> **Instructions to follow**
Find the line below that contains "ปทำธุระต่างๆ ได้อย่างรวดเร็ว". Transcribe it and every line after it exactly, adding nothing.

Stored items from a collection

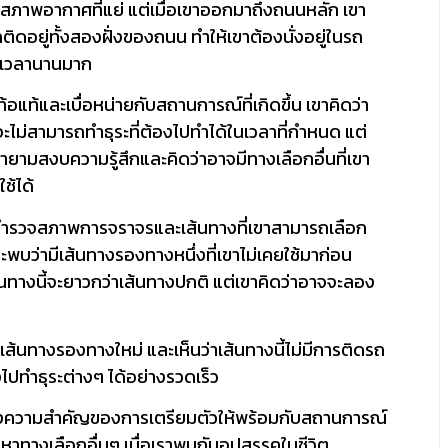
สภาพอากาศที่แย่ แต่เมื่อเขาออกมาถึงถนนหลัก เขา
ติดอยู่ทั้งสองฝั่งของถนน ทำให้เขาต้องนั่งอยู่ในรถ
นเวลานานมาก
กท้อแท้และเบื่อหน่ายกับสถานการณ์ที่เกิดขึ้น เขาคิดว่า
ะไม่สามารถทำธุระที่ต้องไปทำได้ในเวลาที่กำหนด แต่
ายามสงบความรู้สึกและคิดว่าอาจมีทางเลือกอื่นที่เขา
ช้ได้
มสำรวจสภาพการจราจรและเส้นทางที่เขาสามารถเลือก
และพบว่ามีเส้นทางรองทางหนึ่งที่เขาไม่เคยใช้มาก่อน
ส้นทางนี้จะยาวกว่าเส้นทางปกติ แต่เขาคิดว่าอาจจะลอง
เส้นทางรองทางใหม่ และเห็นว่าเส้นทางนี้ไม่มีการติดรถ
ปทำธุระต่างๆ ได้อย่างรวดเร็ว
ใจถึงความสำคัญของการเตรียมตัวให้พร้อมกับสถานการณ์
หาทางเลือกอื่นๆ เมื่อเราพบกับอุปสรรคในชีวิต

> **Task answer**
ปทำธุระต่างๆ ได้อย่างรวดเร็ว
ใจถึงความสำคัญของการเตรียมตัวให้พร้อมกับสถานการณ์
หาทางเลือกอื่นๆ เมื่อเราพบกับอุปสรรคในชีวิต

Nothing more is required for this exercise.